«Вот парадный подъезд, по присутственным дням…» трам-пам-пам…
Я дошёл до верха, на миг остановился отдышаться. Вверх вели ещё полпролёта, видимо, на чердак, но всё было наглухо перекрыто железной решёткой и горой хлама, среди которого угадывались велосипеды со снятыми колёсами, старые лыжи и санки, холодильник «ЗиЛ-Москва» без дверцы и старинный несгораемый шкаф. Узкие окошки выходили на внутренний двор, дверь на площадке была только одна, узкая и высокая.
Полуоткрытая.
Я осторожно постучал по двери. Тишина.
Нет, я не мог удержаться. Ну в кои-то годы оказаться в Питере!
– Кто стучится в дверь ко мне? – громко сказал я. – Он с мачете на ремне!
Увы, слегка искажённые, но бессмертные строки Маршака, повествующие о трудностях почтового сообщения в доинтернетную эпоху, тоже отклика не вызвали.
Я толкнул дверь и вошёл.
Квартира была симпатичная. Не законсервированная древность, как у Аристарха Ипатьевича, и не какой-нибудь ультрасовременный дизайн с голым кирпичом и элементами умного дома (такое, как ни странно, очень любят устраивать в старых домах). Обычная квартира, только планировка странная – чувствовалось, что выгорожено из части огромной квартиры.
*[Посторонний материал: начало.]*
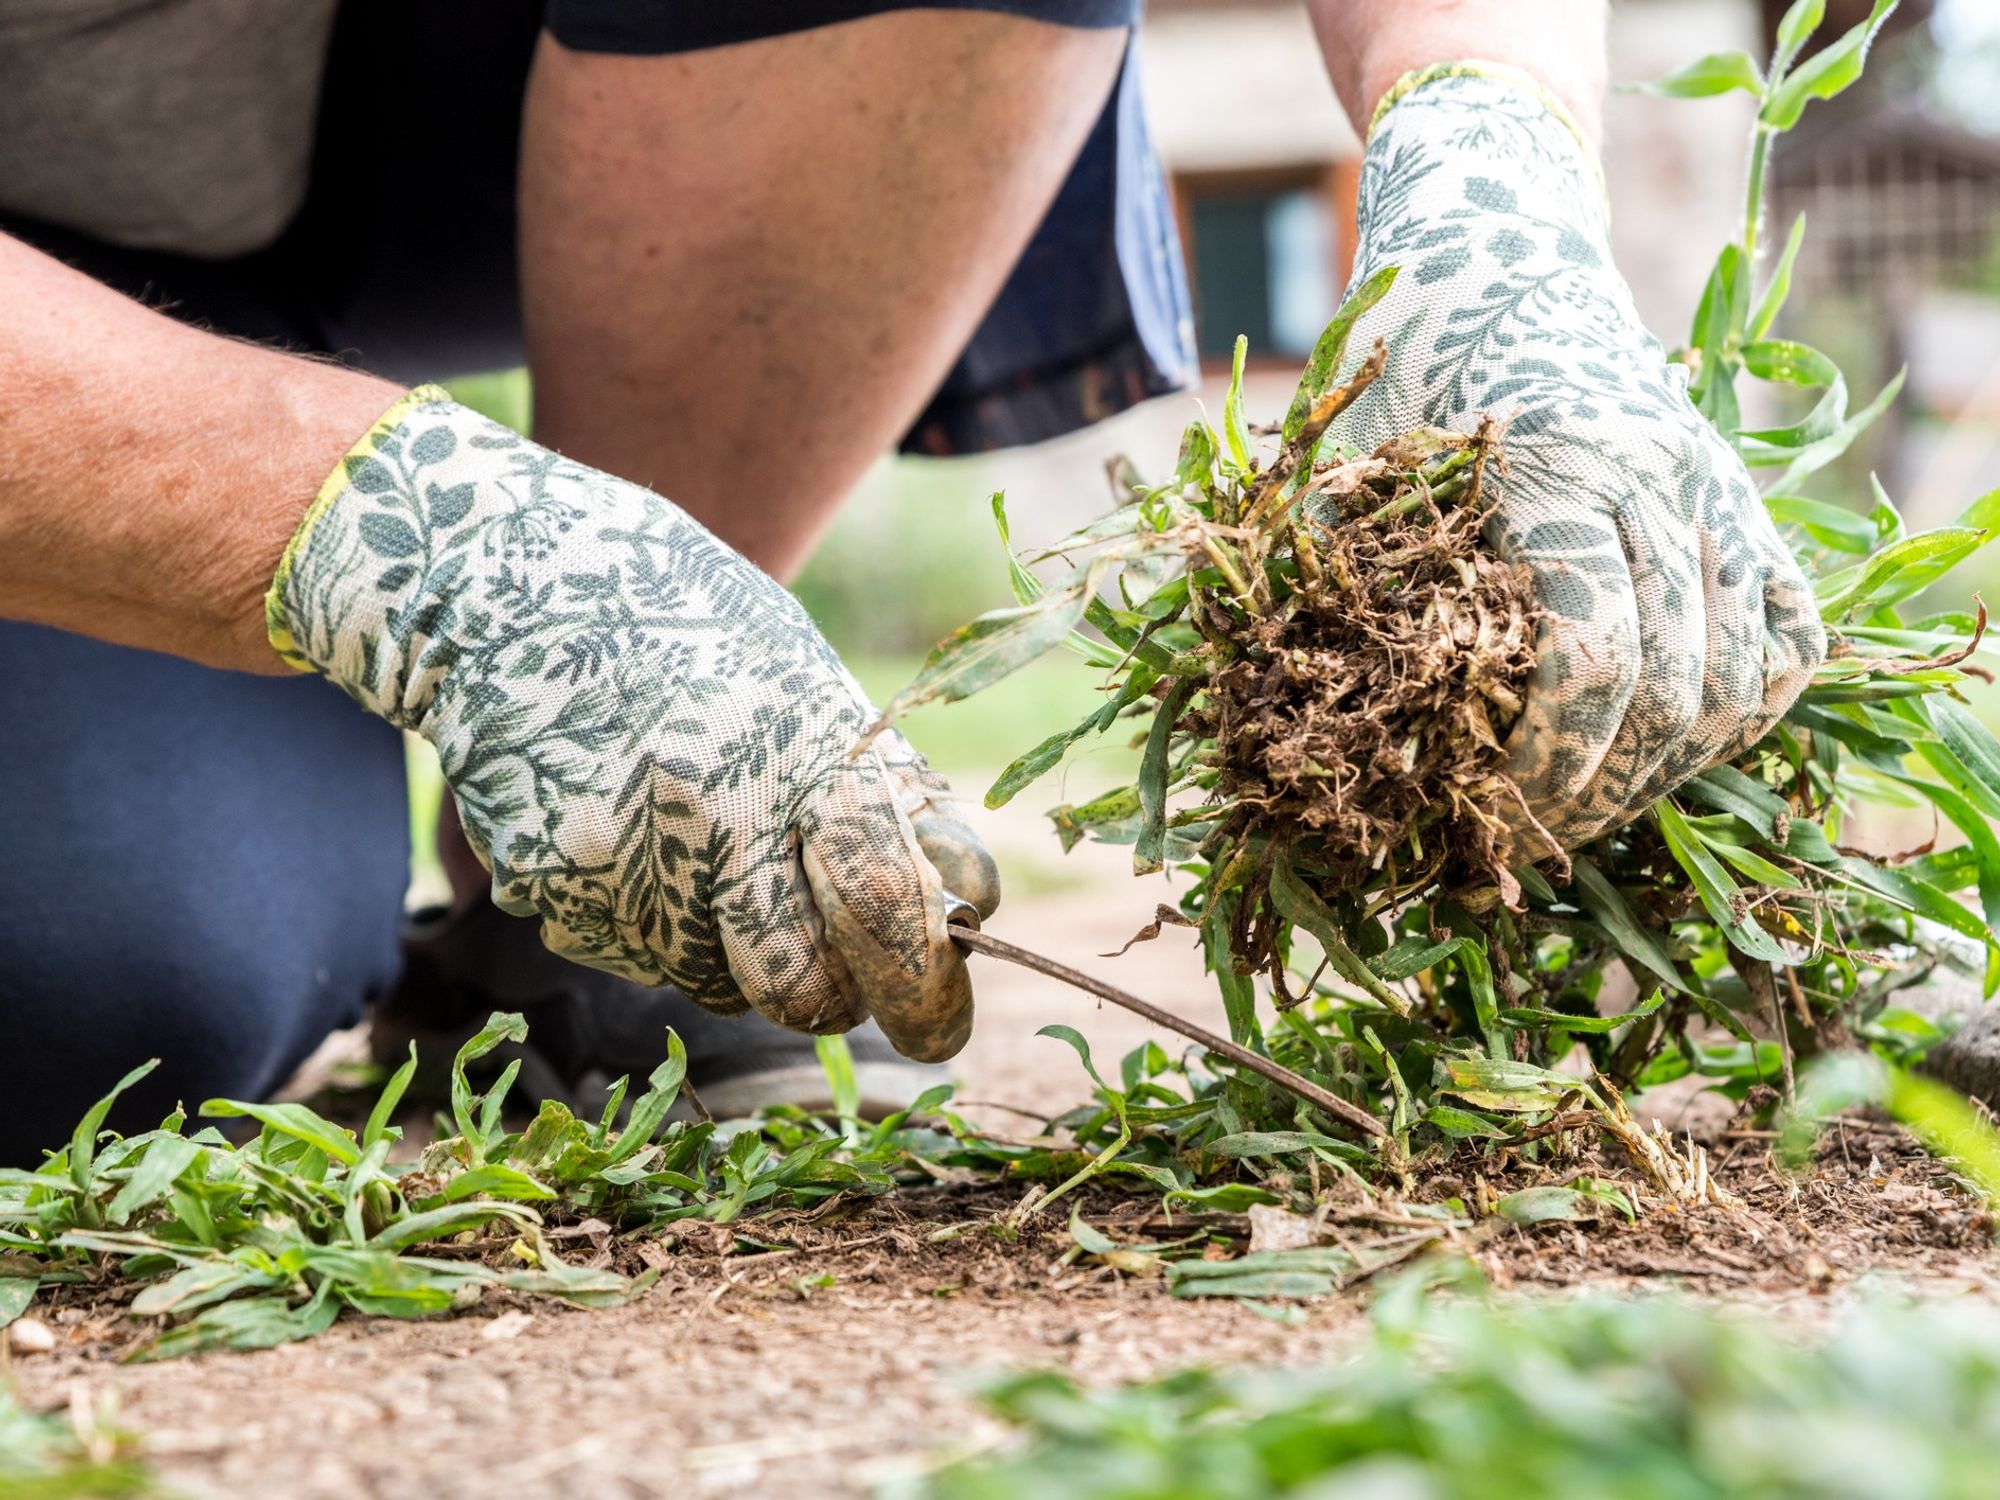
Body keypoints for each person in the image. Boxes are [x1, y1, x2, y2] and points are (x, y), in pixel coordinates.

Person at [0, 0, 1823, 1163]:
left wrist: (1490, 151)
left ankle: (597, 886)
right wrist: (413, 543)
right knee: (99, 993)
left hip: (501, 90)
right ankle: (559, 700)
Большая гостиная, сразу направо от двери – маленькая кухня, со стоящими на подоконнике цветами и пряными травами в горшках – очень по-женски. Ещё одна дверь – наверное, совмещённый санузел. В гостиной стояла старинная изразцовая печь, кажется, даже действующая. По стенам висели фотографии морской тематики, в шкафах тоже хватало морских сувениров: раковины, куски коралла, старинный (или под старину) медный компас… Крыша была лучше всего – потому что это была именно двускатная крыша над гостиной, с большим мансардным окном. Изнутри крыша была обшита деревянными панелями, потемневшими от времени, но я сразу представил, как тут должно быть чудесно, когда идёт дождь, капли барабанят по крыше и по стеклу.
Окно, кстати, было открыто. Под ним стояла стремянка. На третьей ступени стремянки неожиданным натюрмортом стояла бутылка шампанского и два бокала.
Ну надо же.
Я пожал плечами, ухитрился зажать в одной руке бутылку (за горлышко) и бокалы (за тонкие высокие ножки) и полез в окно.
Мария Белинская сидела на крыше в паре метров от окна. Смотрела на восток. Тучи разошлись, будто и не лил дождь весь прошлый день. Было достаточно светло, чтобы крыши Санкт-Петербурга лежали под нами разноцветным ковром, пробитым шпилями церквей, иглой Адмиралтейства, редкими жилыми новостройками. «Лахта-центр» сиял вдалеке огромным, плохо огранённым драгоценным камнем.